• [Description of the task]
Could you swap every "London" in the listing below for "Manchester" and give all the lines again, with nothing else changed?

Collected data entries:
# # #

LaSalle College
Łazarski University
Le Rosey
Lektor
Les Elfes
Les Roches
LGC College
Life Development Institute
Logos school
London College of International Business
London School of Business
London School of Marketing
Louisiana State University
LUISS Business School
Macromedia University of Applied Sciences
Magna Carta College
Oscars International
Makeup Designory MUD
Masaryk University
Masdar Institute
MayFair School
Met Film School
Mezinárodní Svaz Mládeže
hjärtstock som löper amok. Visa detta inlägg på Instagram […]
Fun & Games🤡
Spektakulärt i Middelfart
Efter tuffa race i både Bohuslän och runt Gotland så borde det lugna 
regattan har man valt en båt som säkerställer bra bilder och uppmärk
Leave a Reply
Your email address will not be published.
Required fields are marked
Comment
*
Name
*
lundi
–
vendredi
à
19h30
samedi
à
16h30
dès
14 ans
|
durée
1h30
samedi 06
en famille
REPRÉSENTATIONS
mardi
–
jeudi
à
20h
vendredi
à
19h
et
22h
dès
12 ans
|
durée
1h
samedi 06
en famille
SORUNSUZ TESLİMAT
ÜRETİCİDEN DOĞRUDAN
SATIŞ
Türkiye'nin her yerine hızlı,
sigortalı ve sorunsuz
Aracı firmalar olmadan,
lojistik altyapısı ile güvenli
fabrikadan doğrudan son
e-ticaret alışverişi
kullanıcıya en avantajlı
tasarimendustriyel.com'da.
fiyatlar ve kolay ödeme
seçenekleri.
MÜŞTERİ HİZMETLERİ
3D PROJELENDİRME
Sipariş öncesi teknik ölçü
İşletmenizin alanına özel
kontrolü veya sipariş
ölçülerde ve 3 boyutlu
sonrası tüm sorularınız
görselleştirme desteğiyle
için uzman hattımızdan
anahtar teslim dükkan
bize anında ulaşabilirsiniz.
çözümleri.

# # #

• [Output of the task]
LaSalle College
Łazarski University
Le Rosey
Lektor
Les Elfes
Les Roches
LGC College
Life Development Institute
Logos school
Manchester College of International Business
Manchester School of Business
Manchester School of Marketing
Louisiana State University
LUISS Business School
Macromedia University of Applied Sciences
Magna Carta College
Oscars International
Makeup Designory MUD
Masaryk University
Masdar Institute
MayFair School
Met Film School
Mezinárodní Svaz Mládeže
hjärtstock som löper amok. Visa detta inlägg på Instagram […]
Fun & Games🤡
Spektakulärt i Middelfart
Efter tuffa race i både Bohuslän och runt Gotland så borde det lugna 
regattan har man valt en båt som säkerställer bra bilder och uppmärk
Leave a Reply
Your email address will not be published.
Required fields are marked
Comment
*
Name
*
lundi
–
vendredi
à
19h30
samedi
à
16h30
dès
14 ans
|
durée
1h30
samedi 06
en famille
REPRÉSENTATIONS
mardi
–
jeudi
à
20h
vendredi
à
19h
et
22h
dès
12 ans
|
durée
1h
samedi 06
en famille
SORUNSUZ TESLİMAT
ÜRETİCİDEN DOĞRUDAN
SATIŞ
Türkiye'nin her yerine hızlı,
sigortalı ve sorunsuz
Aracı firmalar olmadan,
lojistik altyapısı ile güvenli
fabrikadan doğrudan son
e-ticaret alışverişi
kullanıcıya en avantajlı
tasarimendustriyel.com'da.
fiyatlar ve kolay ödeme
seçenekleri.
MÜŞTERİ HİZMETLERİ
3D PROJELENDİRME
Sipariş öncesi teknik ölçü
İşletmenizin alanına özel
kontrolü veya sipariş
ölçülerde ve 3 boyutlu
sonrası tüm sorularınız
görselleştirme desteğiyle
için uzman hattımızdan
anahtar teslim dükkan
bize anında ulaşabilirsiniz.
çözümleri.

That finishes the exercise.